EUME
2021/ 2022

Chloé Kattar

Global Conservatism: Mapping the Networks of Right-Wing Internationalism beyond the North-South Divide

Chloé Kattar is a historian of modern Lebanon, and an expert of the Lebanese Civil War (1975-1982). She completed her PhD on the intellectual and international history of the conflict at the History Faculty of the University of Cambridge under the supervision of Andrew Arsan. Her thesis is a three-time recipient of the Faculty’s Dr. Lightfoot Prize for outstanding research on ecclesiastical history. Before coming to Cambridge, she attended the literary preparatory classes at Lycée Henri IV in France and studied for her graduate degree at the Saint-Joseph University of Beirut and Sciences Po Paris. In the academic year 2021/22, she is a EUME Fellow.

Global Conservatism: Mapping the Networks of Right-Wing Internationalism beyond the North-South Divide

This project explores the global conservative movement of the 1970s and 1980s. It looks at transnational networks of conservative activists and writings emerging in the same years, and explores how the Middle East and the Global South have contributed to right-wing conservatism, usually portrayed as a Western phenomenon.
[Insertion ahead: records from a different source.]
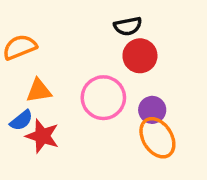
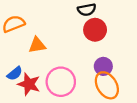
orange triangle: (39, 91) -> (37, 45), moved
pink circle: (103, 98) -> (61, 82), moved

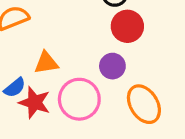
orange triangle: (37, 45) -> (46, 63), moved
purple circle: (103, 66) -> (112, 66), moved

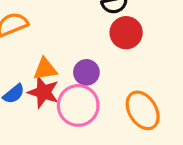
purple circle: (112, 66) -> (86, 72), moved
red star: (35, 103) -> (43, 92), moved

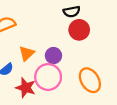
orange triangle: (45, 69) -> (27, 53), turned -35
red star: (43, 92) -> (26, 88), moved

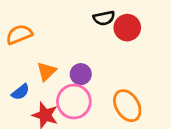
red circle: (79, 30) -> (127, 28), moved

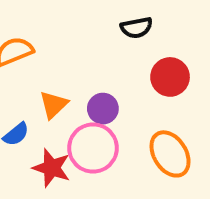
red circle: (127, 28) -> (170, 77), moved

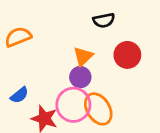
orange triangle: (54, 105) -> (83, 56), moved
orange ellipse: (170, 154) -> (98, 109), moved

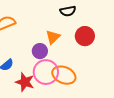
purple circle: (80, 77) -> (40, 51), moved
orange ellipse: (98, 109) -> (64, 75), turned -35

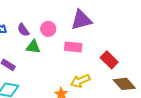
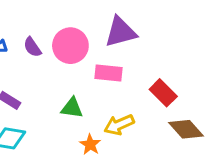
pink circle: (48, 29) -> (70, 46), size x1.5
green triangle: (33, 47) -> (72, 108), moved

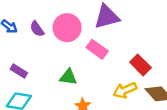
pink rectangle: (108, 73) -> (97, 49), turned 30
yellow arrow: (119, 125) -> (125, 90), moved

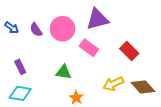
red rectangle: (140, 65) -> (129, 51), moved
purple rectangle: (19, 71) -> (20, 67), turned 32

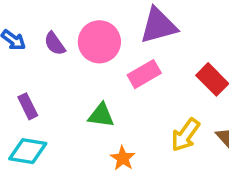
pink rectangle: (89, 48) -> (144, 74), turned -66
yellow arrow: (113, 84) -> (185, 135), turned -30

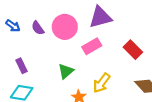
green triangle: (101, 115) -> (66, 71), turned -49
yellow arrow: (185, 135) -> (101, 83), moved

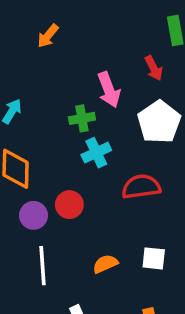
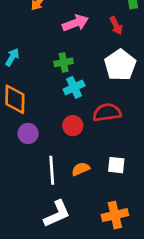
pink arrow: (109, 90) -> (75, 23), moved, turned -90
red circle: (69, 205) -> (73, 126), moved
white line: (42, 266) -> (52, 170), moved

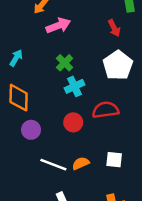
pink arrow: (75, 23) -> (58, 26), moved
green cross: (64, 62) -> (65, 63), turned -35
white line: (52, 170) -> (53, 165), turned -65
Whereas the internationalism of the Left has been studied in its various facets, right-wing internationalism has only been examined through the case of fascism or in counter-insurgency studies. Kattar explores links existing between minority groups, religious orthodoxy and political conservatism and the types of diplomacy among them. She starts the inquiry into these transnational conservative networks through Charles Malik’s case, a Lebanese diplomat, philosopher and theologian whose thought brought together Heideggerian phenomenology with Christian personalism. Malik has received attention in recent years for his work as a dogged advocate of human rights at the United Nations (UN), and collaboration with Eleanor Roosevelt on the Human Rights Council (HCR). Kattar, however, wants to shift attention to his late career. This, she argues, can shed light on right-wing internationalism or solidarity – a transnational alliance of conservative activists who worked together to counter-act what they perceived as the all-encompassing existential threat of leftism and radicalism.